At the most fundamental level, something we can all do is not condone the objectification of women. Female sexual objectification by a male involves a woman being viewed primarily as an object of male sexual desire, rather than as a whole person. We need to teach little Johnny at a young age to view women differently. The “boys will be boys” mentality is not legitimate and could lead to little Johnny growing up and becoming a brothel customer on his travels abroad.
So what are these special powers we have as human beings that equip us to address evil and suffering in the world? A few would be:
connected to the ground of all being that creates, sustains and nurtures life
14 billion years of cosmic evolution through which the universe has been self-organizing into a more ordered, complex and functional state
250,000 years of evolution as a species, which includes the acquisition of a mind and consciousness, and acceleration of knowledge for surviving and thriving
Tools or capacity for reason, critical thinking, civilization-building, collaboration, adaptation, mutual-aid, empathy, existential health and conscience
The reality is that anything “God” was going to do, “God” did, which included bringing an end to “God-as-Other” in Jesus so we could get on with it. Here is the inconvenient truth we do not want to face. It’s not that we can’t resolve the evil and suffering of the world; it’s that we won’t.
Being Jesus in Nashville was my third book, which my Christian publisher leveled charges of heresy against me and promptly cancelled my book contract. The original publication, which is no longer available, is here. I re-published the book in 2023 with SacraSage Press, which is available here. The book tells the story of my discovering that the only real difference between myself and Jesus is that Jesus knew he was both divine and human, and I had failed to understand and accept this about myself.

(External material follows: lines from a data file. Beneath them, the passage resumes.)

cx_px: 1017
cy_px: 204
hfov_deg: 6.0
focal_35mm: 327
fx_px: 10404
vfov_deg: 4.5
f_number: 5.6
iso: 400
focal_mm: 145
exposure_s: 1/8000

Christianity is waiting for Jesus to return on a white horse to end all evil and suffering. But Jesus is not coming back in this way that the Christian religion has conceived. The truth is that Jesus never left. The same spirit that animated the life and claims of Jesus is alive in all of us. Jesus proclaimed another reality was possible. He chastised people for sitting around waiting for God to save the world, and challenged us to wake up and save it ourselves.
In Summary
There are many theological theories for why God allows evil and suffering in the world, but none of them work.

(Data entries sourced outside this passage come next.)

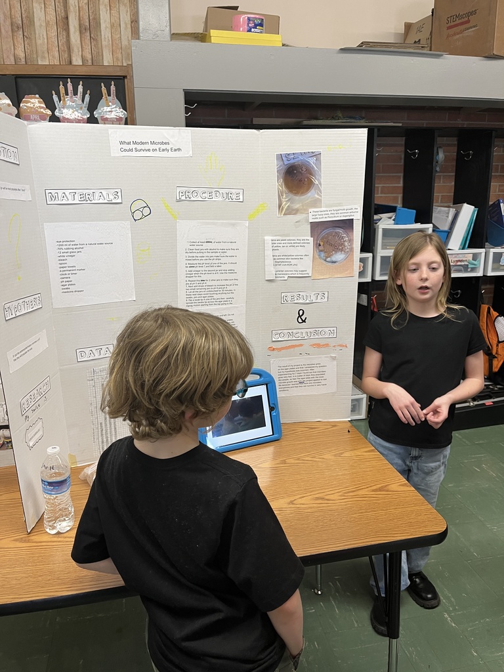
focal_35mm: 26
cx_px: 252
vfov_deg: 67.3
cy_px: 336
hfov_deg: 53.1
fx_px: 505
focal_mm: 5.1
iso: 100
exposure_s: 1/60
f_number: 1.6
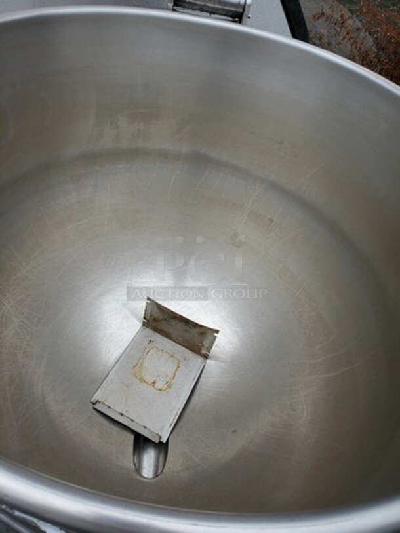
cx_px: 200
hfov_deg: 53.1
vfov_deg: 67.3
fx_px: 400
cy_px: 266
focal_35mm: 26
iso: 50
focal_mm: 4.3
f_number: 2.4
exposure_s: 1/267
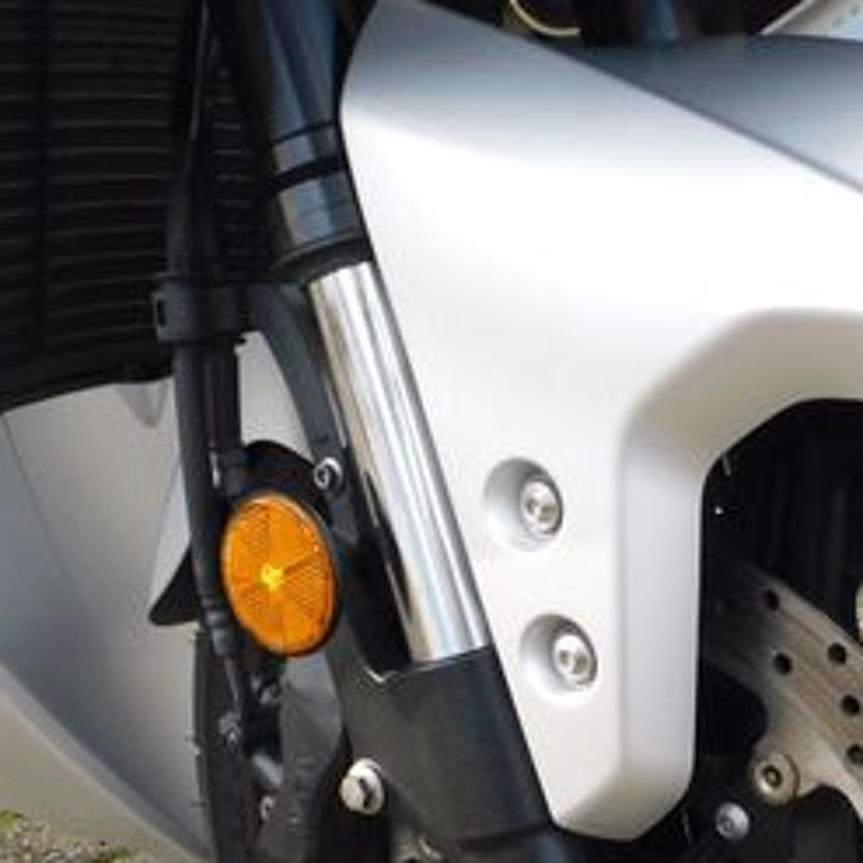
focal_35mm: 55
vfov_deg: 30.1
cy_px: 727
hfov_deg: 30.6
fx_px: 1551
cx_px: 632
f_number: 3
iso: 125
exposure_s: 1/200
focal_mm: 4.1
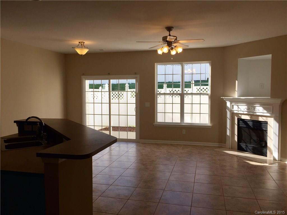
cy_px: 108
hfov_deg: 61.7
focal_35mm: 29
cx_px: 144
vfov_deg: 48.2
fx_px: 240
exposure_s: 1/599
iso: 32
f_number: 2.2
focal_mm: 4.15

Millions of children around the world are victimized through forced child prostitution and child slave labor, but it’s action not prayer that fixes it.
One of the best kept secrets about Jesus is how he didn’t advocate the “God” that the Christian religion constructed.

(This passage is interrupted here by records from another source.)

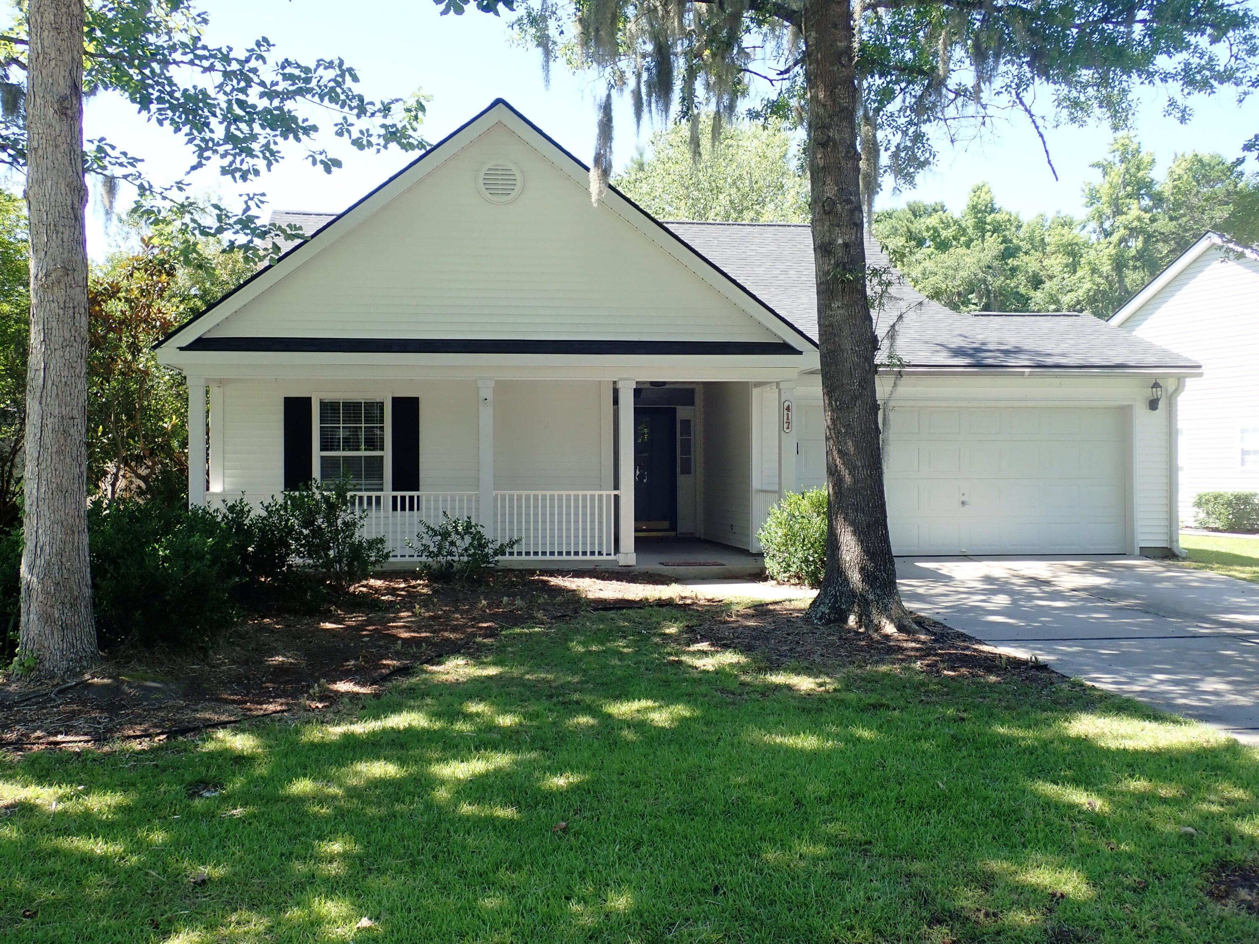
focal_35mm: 35
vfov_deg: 40.7
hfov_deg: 52.6
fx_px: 1273
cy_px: 472
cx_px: 630
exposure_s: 1/160
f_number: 3.5
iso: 100
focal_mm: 6.42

We collectively as human beings have the tools and capacities to build a world that works for everyone and eliminates unnecessary human suffering.
People sometimes wonder why God allows so much suffering in the world; maybe instead we should be wondering why we do.
“The strength of a person's spirit would then be measured by how much 'truth' he could tolerate, or more precisely, to what extent he needs to have it diluted, disguised, sweetened, muted, falsified.”
- Friedrich Nietzsche, Beyond Good and Evil
I was the suffering child who pondered how an all powerful all loving God could let me suffer abuse and neglect. And I did decide there was no all powerful all loving God. After I was an adult I tried to give Christianity a good effort, but I was repelled by the self righteousness and hypocrisy. I really enjoy your writing.
Great article! I like how Neale Donald Walsch describes it - that evil exists so we have the opportunity to define who we are in our response to it.